_DATA FOR PROCESSING_
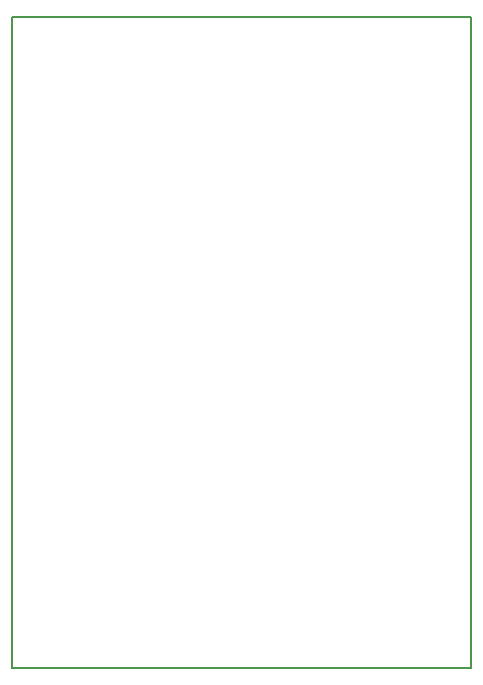
<source format=gbr>
G04 #@! TF.FileFunction,Profile,NP*
%FSLAX46Y46*%
G04 Gerber Fmt 4.6, Leading zero omitted, Abs format (unit mm)*
G04 Created by KiCad (PCBNEW 4.0.2-4+6225~38~ubuntu14.04.1-stable) date Tue 01 Mar 2016 05:51:26 PM CST*
%MOMM*%
G01*
G04 APERTURE LIST*
%ADD10C,0.100000*%
%ADD11C,0.127000*%
G04 APERTURE END LIST*
D10*
D11*
X184023000Y-90805000D02*
X184023000Y-90932000D01*
X145161000Y-90805000D02*
X184023000Y-90805000D01*
X145161000Y-145923000D02*
X145161000Y-90805000D01*
X184023000Y-145923000D02*
X145161000Y-145923000D01*
X184023000Y-90932000D02*
X184023000Y-145923000D01*
M02*

</source>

_WORK REQUEST_
Hand back the records above exactly as they are, pictures excluded.

_SOLUTION BELOW_
<source format=gbr>
G04 #@! TF.FileFunction,Profile,NP*
%FSLAX46Y46*%
G04 Gerber Fmt 4.6, Leading zero omitted, Abs format (unit mm)*
G04 Created by KiCad (PCBNEW 4.0.2-4+6225~38~ubuntu14.04.1-stable) date Tue 01 Mar 2016 05:51:26 PM CST*
%MOMM*%
G01*
G04 APERTURE LIST*
%ADD10C,0.100000*%
%ADD11C,0.127000*%
G04 APERTURE END LIST*
D10*
D11*
X184023000Y-90805000D02*
X184023000Y-90932000D01*
X145161000Y-90805000D02*
X184023000Y-90805000D01*
X145161000Y-145923000D02*
X145161000Y-90805000D01*
X184023000Y-145923000D02*
X145161000Y-145923000D01*
X184023000Y-90932000D02*
X184023000Y-145923000D01*
M02*

</source>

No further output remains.